| To do |
Reproduce, character for character, the lines in the records below from the one containing "Вылетать из Москвы" through the one containing "Поднялся я в", including both of those lines, and output nothing else.
- - -
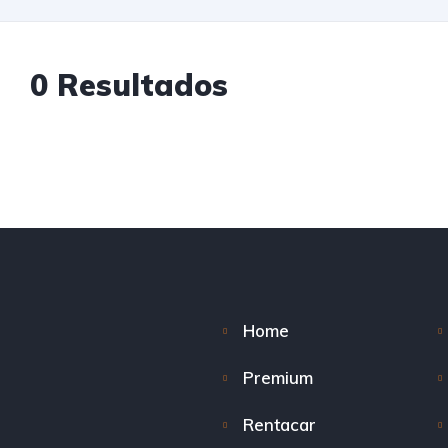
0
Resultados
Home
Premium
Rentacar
- - -
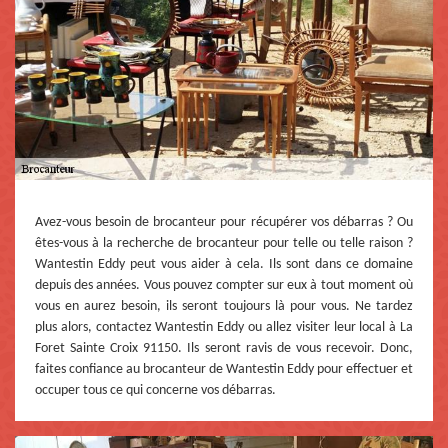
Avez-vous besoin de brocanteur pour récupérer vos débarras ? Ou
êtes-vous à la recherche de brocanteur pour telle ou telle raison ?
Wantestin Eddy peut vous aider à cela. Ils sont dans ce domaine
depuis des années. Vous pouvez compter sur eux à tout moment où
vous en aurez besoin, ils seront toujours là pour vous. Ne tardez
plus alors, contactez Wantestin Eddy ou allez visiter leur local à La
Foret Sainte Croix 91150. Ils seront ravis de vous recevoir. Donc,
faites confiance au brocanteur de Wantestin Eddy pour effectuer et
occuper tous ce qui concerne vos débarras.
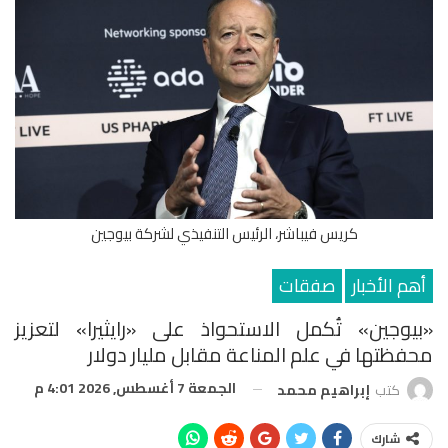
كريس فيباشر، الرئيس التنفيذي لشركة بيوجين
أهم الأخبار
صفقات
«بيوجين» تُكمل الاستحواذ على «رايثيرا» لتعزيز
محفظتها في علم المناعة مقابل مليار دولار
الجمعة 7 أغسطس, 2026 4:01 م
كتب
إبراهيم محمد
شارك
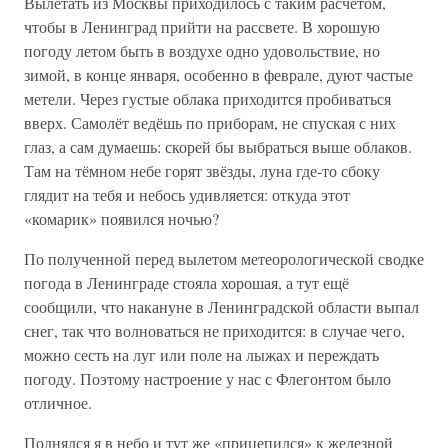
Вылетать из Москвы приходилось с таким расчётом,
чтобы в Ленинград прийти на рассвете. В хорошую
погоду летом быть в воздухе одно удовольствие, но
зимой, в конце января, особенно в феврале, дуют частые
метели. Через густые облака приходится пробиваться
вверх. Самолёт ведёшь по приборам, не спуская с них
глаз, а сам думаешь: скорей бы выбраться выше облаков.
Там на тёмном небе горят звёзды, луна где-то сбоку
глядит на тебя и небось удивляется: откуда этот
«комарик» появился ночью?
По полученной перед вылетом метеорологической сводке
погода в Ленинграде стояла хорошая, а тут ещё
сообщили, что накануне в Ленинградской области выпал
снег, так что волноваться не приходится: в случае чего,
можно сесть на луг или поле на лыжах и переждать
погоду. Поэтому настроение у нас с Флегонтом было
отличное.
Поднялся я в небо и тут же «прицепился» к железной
- - -
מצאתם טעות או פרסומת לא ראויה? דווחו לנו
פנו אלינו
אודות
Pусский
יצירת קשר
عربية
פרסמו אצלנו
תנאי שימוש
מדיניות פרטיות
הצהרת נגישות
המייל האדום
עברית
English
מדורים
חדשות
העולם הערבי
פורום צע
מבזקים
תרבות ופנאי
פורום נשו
- - -
| Result of the task |
Вылетать из Москвы приходилось с таким расчётом,
чтобы в Ленинград прийти на рассвете. В хорошую
погоду летом быть в воздухе одно удовольствие, но
зимой, в конце января, особенно в феврале, дуют частые
метели. Через густые облака приходится пробиваться
вверх. Самолёт ведёшь по приборам, не спуская с них
глаз, а сам думаешь: скорей бы выбраться выше облаков.
Там на тёмном небе горят звёзды, луна где-то сбоку
глядит на тебя и небось удивляется: откуда этот
«комарик» появился ночью?
По полученной перед вылетом метеорологической сводке
погода в Ленинграде стояла хорошая, а тут ещё
сообщили, что накануне в Ленинградской области выпал
снег, так что волноваться не приходится: в случае чего,
можно сесть на луг или поле на лыжах и переждать
погоду. Поэтому настроение у нас с Флегонтом было
отличное.
Поднялся я в небо и тут же «прицепился» к железной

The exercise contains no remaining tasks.